COUNTER MONOPOLY
LUBAINA HIMID AND THIN BLACK LINES IN LONDON IN THE 1970s and '80s
I left school and found out that I was inadequately trained to do anything useful, so I decided to do something useful which was to be a waitress. And as you can imagine, actually, I wasn't a very good waitress either, but then again I learned that restaurants, like markets and streets and museums, are also theatrical places where human beings interact with each other and drama happens. And if you work as a waitress in the same restaurant for many years, as I did, whilst I was doing bits of pieces of kind of designing things—I designed the restaurant’s interior, the menus, tables, and all the rest
—you learn to watch people and to listen to them. Not in the way a writer listens to dialogue. But to listen to how they behaved in their space. They were performing in that space, and in a way, we waitresses were the audience for their performance.
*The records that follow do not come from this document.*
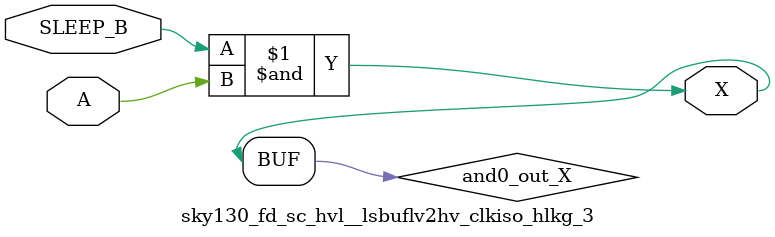
<source format=v>
/*
 * Copyright 2020 The SkyWater PDK Authors
 *
 * Licensed under the Apache License, Version 2.0 (the "License");
 * you may not use this file except in compliance with the License.
 * You may obtain a copy of the License at
 *
 *     https://www.apache.org/licenses/LICENSE-2.0
 *
 * Unless required by applicable law or agreed to in writing, software
 * distributed under the License is distributed on an "AS IS" BASIS,
 * WITHOUT WARRANTIES OR CONDITIONS OF ANY KIND, either express or implied.
 * See the License for the specific language governing permissions and
 * limitations under the License.
 *
 * SPDX-License-Identifier: Apache-2.0
*/


`ifndef SKY130_FD_SC_HVL__LSBUFLV2HV_CLKISO_HLKG_3_FUNCTIONAL_V
`define SKY130_FD_SC_HVL__LSBUFLV2HV_CLKISO_HLKG_3_FUNCTIONAL_V

/**
 * lsbuflv2hv_clkiso_hlkg: Level-shift clock buffer, low voltage to
 *                         high voltage, isolated well
 *                         on input buffer, inverting sleep
 *                         mode input.
 *
 * Verilog simulation functional model.
 */

`timescale 1ns / 1ps
`default_nettype none

`celldefine
module sky130_fd_sc_hvl__lsbuflv2hv_clkiso_hlkg_3 (
    X      ,
    A      ,
    SLEEP_B
);

    // Module ports
    output X      ;
    input  A      ;
    input  SLEEP_B;

    // Local signals
    wire SLEEP     ;
    wire and0_out_X;

    //  Name  Output      Other arguments
    not not0 (SLEEP     , SLEEP_B        );
    and and0 (and0_out_X, SLEEP_B, A     );
    buf buf0 (X         , and0_out_X     );

endmodule
`endcelldefine

`default_nettype wire
`endif  // SKY130_FD_SC_HVL__LSBUFLV2HV_CLKISO_HLKG_3_FUNCTIONAL_V

</source>
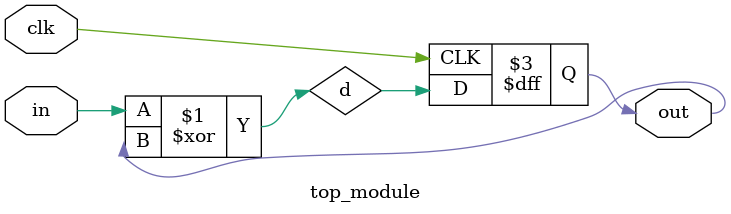
<source format=v>
module top_module (
    input clk,
    input in, 
    output out);
    reg d ;
    assign d = in ^ out ;
    always @ ( posedge clk ) begin
        out <= d ;
    end
      

endmodule

</source>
Men would come in with women at lunch time, however men are at lunchtime with women, and then come in the very same day in the evening with a different woman. And we waitresses were young women, we began to understand lots of things about how people perform in spaces.
What I did in that restaurant was, I set up, in a way, a gallery. We're talking 1976 in Britain. This is a time where restaurants were places you went to eat a meal. You couldn't go in a restaurant in Britain at that time where I have a meal, you have a cup of coffee, and you have a beer. You went to restaurant to have a meal, and if you wanted to drink you had to go to a pub. You couldn't do this French brasserie kind of thing. Then at some point after I had become involved in this restaurant, we needed something on the walls. And there wasn't much money. So I asked friends of mine who I’d gone to art school with to exhibit in this space. And I began to realise that the work on the walls could initiate conversations between groups of people who had gone out to eat and who didn't have anything to say to each other. So I understood that art could make conversation happen.